Wednesday, May 28, 2025

5:00 PM - 6:30 PM East Coast USA Time

S. Hua¹, M. Ahmed²; ¹University at Buffalo, Buffalo, NY, USA, ²Takeda Pharmaceutical Company Limited, Cambridge, MA, USA.

Shuangcheng Hua, PhD (she/her/hers)

AbbVie
Cambridge, Massachusetts, United States

Background: This study investigated the potential of external control (EC) arms to replace concurrent control (CC) arms in organ impairment (OI) studies. We evaluated statistical matching (SM) and pooling methods for EC construction, considering EC data availability both at the time of OI study conduct (ATT) and at new drug application filing (ALL). We further evaluated the conditions that may enable or necessitate the use of EC.

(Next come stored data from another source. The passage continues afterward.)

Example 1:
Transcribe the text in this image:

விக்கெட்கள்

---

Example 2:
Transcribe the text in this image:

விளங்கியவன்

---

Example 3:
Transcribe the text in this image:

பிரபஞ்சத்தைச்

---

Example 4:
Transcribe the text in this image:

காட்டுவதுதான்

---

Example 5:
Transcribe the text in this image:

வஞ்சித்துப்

Methods: This two-part study first analyzed 13 OI studies from Takeda's database. In Part A, we developed ECs using two approaches: (1) pooling, which combined EC data from eligible studies available ATT or ALL, and (2) statistical matching (SM), where we evaluated 8 matching methods and 13 distance metrics to identify the optimal combination that minimized standardized mean differences. In Part B, we simulated drug exposure data for 11,000 renal impairment (RI) studies and 11,000 corresponding EC datasets, using demographic distributions from Takeda's internal database of RI patients and healthy volunteers, respectively. The base scenario assumed low between-subject variability (CV of 30%), 8 subjects per RI arm, and 80 available EC subjects. We explored 11 variations of these parameters. Assessment criteria included geometric mean ratios (GMRs) of PK parameters (e.g. AUCinf and Cmax) between CC and EC arms, and consistency of dosing recommendations based on AUC GMRs for each OI arm versus EC or CC.

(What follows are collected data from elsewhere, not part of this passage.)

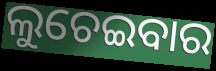
ଲୁଚେଇବାର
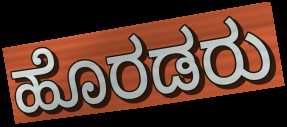
ಹೊರಡರು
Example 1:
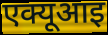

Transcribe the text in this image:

एक्यूआइ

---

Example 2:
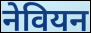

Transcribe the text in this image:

नेवियन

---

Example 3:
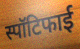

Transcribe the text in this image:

स्पॉटिफाई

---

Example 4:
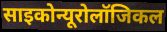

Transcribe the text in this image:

साइकोन्यूरोलॉजिकल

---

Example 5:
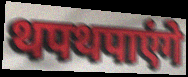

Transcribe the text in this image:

Results: Both SM and pooling produced GMRs of EC versus CC within 0.8-1.25 for 11/13 (85%), with consistent results for ATT and ALL scenarios. Dosing recommendations aligned for all OI arms (N=27), regardless of EC or CC use. Simulations revealed that higher between-subject variability (CV > 50%) could cause inconsistencies in AUC and Cmax distributions between EC and CC arms. Varying EC size (10-100 subjects) or RI arm size (5-20 subjects) had minimal impact on outcomes.

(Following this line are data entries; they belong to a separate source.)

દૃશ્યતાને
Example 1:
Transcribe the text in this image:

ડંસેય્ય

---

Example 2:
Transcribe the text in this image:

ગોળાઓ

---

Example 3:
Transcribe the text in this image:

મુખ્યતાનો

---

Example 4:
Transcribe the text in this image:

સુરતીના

Conclusion: Our findings validate both SM and pooling for EC arm construction in OI studies. However, drugs with moderate to high PK variability may necessitate augmenting CC with EC due to potential distributional disparities. These insights can inform more efficient OI study designs in drug development, potentially reducing resource requirements and accelerating the drug development process.